# Opening day gun season



## ericjeeper (Nov 14, 2009)

Our gun seasoned opened today. I bagged a nice 8 point buck and my son just bagged a nice doe.
All taken here on the farm. With CVA 45 cal muzzlestuffers.


----------



## StihlyinEly (Nov 14, 2009)

Congrats! Fresh tenderloin for supper. Mmmmmm.


----------



## ericjeeper (Nov 14, 2009)

*so we know that it "did"happen*


----------



## Arrowhead (Nov 14, 2009)

Congrats on the deer, still bow season in IL. here. I took my 70 year old uncle out this afternoon and he shot his biggest buck ever using a crossbow. It was a 130" 10pt. Congrats Again, rep sent.


----------



## ericjeeper (Nov 15, 2009)

*Well my 16 year old daughter out did me.*

I shot a nice eight. she shoots a big nine. 75 yards with a 45 cal muzzleloader,.


----------



## Iska3 (Nov 20, 2009)

ericjeeper said:


> I shot a nice eight. she shoots a big nine. 75 yards with a 45 cal muzzleloader,.



Nice Deer. Just saw them today. Congrats all the way around


----------



## RCR 3 EVER (Dec 1, 2009)

Congratulations,Great deer hunt for you!

Ours was skunked by DNR. Our property is in a low count area but we are still able to purchase multiple tags for DOE and Buck Between my wife & I we got 6 tags 2 antlerless each and 1 antlered each for firearm. Of if we were to go archery we could get more, but we don't. Last year we did not see any deer either and we do not shoot does as a practice. 2 years in a row and no deer incredible.

As it was my wife saw 1 scrawny tiny spike which she let go probably to another hunter. The whole rest of the season we did NOT hear any shots nearby except a few on opening day, 1 neighbor got 1 doe. 

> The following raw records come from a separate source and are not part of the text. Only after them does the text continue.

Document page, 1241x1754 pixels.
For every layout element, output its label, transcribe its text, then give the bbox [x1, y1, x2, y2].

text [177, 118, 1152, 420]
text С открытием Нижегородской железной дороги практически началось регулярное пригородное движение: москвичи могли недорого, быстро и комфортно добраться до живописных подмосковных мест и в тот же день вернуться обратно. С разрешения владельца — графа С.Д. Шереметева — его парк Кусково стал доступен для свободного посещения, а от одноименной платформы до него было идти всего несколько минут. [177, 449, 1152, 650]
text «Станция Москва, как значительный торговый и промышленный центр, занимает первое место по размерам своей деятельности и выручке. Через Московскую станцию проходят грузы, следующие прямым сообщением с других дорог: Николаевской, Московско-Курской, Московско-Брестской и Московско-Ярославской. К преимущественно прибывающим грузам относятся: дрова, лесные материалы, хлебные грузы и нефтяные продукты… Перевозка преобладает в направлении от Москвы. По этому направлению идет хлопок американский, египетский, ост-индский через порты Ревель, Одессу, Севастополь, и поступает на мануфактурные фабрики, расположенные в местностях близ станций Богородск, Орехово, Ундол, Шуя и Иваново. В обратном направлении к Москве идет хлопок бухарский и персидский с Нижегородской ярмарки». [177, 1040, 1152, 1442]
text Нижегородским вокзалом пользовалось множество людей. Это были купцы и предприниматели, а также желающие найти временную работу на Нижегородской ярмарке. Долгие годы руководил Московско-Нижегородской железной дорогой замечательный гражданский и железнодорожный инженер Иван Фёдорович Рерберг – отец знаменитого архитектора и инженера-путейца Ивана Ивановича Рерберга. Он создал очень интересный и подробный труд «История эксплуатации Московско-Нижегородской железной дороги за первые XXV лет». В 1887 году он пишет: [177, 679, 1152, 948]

Our 120 acres did not have hardly any tracks crossing either. Basically the season was a super bore except when we started to cut trees on the ground for firewood.


----------



## 2000ssm6 (Dec 2, 2009)

Nice!


----------



## Marlin.45 (Dec 2, 2009)

Nice pair 

My cull season begins Feb for me. But this way we have NO bag limit and no tags. .243 is also silenced 

Downside is we cannot bowhunt and BP doesn't meet the MV/ME requirements 

Paul


----------